No décimo capítulo do evangelho de Lucas, setenta discípulos retornam de uma missão em que viram demônios se submeterem ao nome de Jesus. Voltam eufóricos. Relatam o que viram. E recebem, como resposta, uma das mais sóbrias ordens registradas nos Evangelhos: não se alegrem por isso. Alegrem-se por algo infinitamente maior.
“Não obstante, alegrai-vos, não porque os espíritos se vos submetem, e sim porque o vosso nome está arrolado nos céus.”
Lucas 10:20
Este texto estabelece, em uma só frase, a hierarquia espiritual pela qual toda vida cristã deve ser medida. A maior realidade da existência humana não está nos sinais que acompanham o Evangelho, mas no próprio Evangelho — isto é, na salvação da alma. Tudo o mais, por mais espetacular, é periférico.
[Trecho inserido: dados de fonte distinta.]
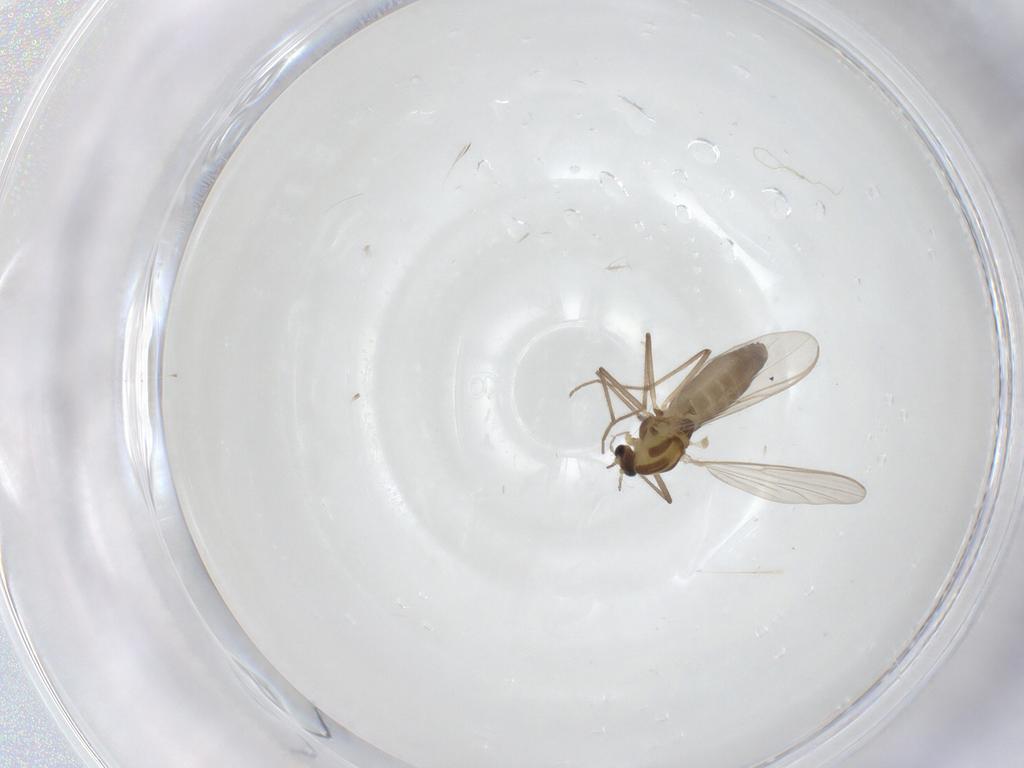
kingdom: Animalia
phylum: Arthropoda
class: Insecta
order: Diptera
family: Chironomidae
Esta exposição tem por objetivo desdobrar essa afirmação à luz do cânon bíblico e examinar suas implicações pastorais e doutrinárias.
A hierarquia de Jesus: missão, poder e salvação
Observe a estrutura pedagógica do próprio Senhor. Os setenta trazem relatório de uma missão autenticada por sinais. Jesus não repreende o ministério deles — em seguida (v.21), Ele exulta no Espírito Santo pela graça que capacitou pequenos a ver o que os sábios desprezaram. O problema não estava no que fizeram, mas no que estavam celebrando como o ápice.
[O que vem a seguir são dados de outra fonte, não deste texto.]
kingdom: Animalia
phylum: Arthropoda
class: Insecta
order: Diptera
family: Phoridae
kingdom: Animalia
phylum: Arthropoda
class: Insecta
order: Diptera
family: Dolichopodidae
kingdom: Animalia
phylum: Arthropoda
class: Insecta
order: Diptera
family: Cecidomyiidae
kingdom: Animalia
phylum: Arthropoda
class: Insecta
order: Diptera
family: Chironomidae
O verbo grego traduzido por “alegrai-vos” (χαίρετε, chairete) é imperativo presente: “continuem se alegrando”. Jesus corrige o objeto da alegria, não sua existência. E o objeto correto é o decreto eterno — “o vosso nome está arrolado nos céus”, com o verbo gegraptai (ἐγγέγραπται), perfeito passivo: escrito e permanente. Não se trata de algo a ser conquistado em vida pela obediência; trata-se de algo já consumado pelo Deus que elege, chama, justifica e glorifica (Rm 8:29-30).
Essa é a âncora da alegria cristã. Os carismas podem cessar, os ministérios podem fracassar, a saúde se esvai, as circunstâncias mudam. A inscrição do nome nos céus não se apaga.
A pergunta de Mateus 16: o valor absoluto da alma
“Pois que aproveitará o homem se ganhar o mundo inteiro e perder a sua alma? Ou que dará o homem em troca da sua alma?”
Mateus 16:26
Jesus não pergunta como quem faz retórica; pergunta como quem expõe a única álgebra eterna que importa. O termo aqui traduzido por “alma” (ψυχή, psychē) designa a vida humana em sua totalidade espiritual — o homem interior diante de Deus. O ponto não é dualismo platônico, mas contabilidade escatológica: nenhum ganho temporal compensa a perda definitiva do homem diante do juízo.
A partir daqui, toda avaliação de ministério, vocação, finanças, reputação e legado precisa ser submetida a esse parâmetro. O que foi ganho será, a seu tempo, desfeito. A alma permanece para o juízo.
A natureza da salvação: três afirmações centrais
As Escrituras tratam a salvação sob múltiplos ângulos — justificação, regeneração, adoção, santificação, glorificação. Para o escopo desta exposição, três dimensões soteriológicas bastam para fixar o argumento.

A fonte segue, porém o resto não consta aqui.